** Begin Data section **

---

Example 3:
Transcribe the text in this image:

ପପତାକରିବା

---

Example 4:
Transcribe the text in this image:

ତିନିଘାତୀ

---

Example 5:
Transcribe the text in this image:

** End Data section **
** Begin Data section **

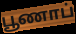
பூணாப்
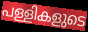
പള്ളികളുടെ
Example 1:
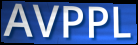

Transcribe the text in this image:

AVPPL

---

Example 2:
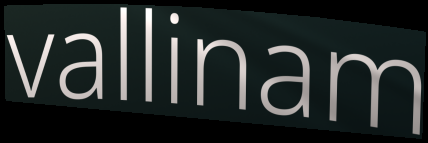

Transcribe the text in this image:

** End Data section **

#### What you have to do:
From the items above, copy each line that contains the string "Example".

#### Written reply:
Example 3:
Example 4:
Example 5:
Example 1:
Example 2:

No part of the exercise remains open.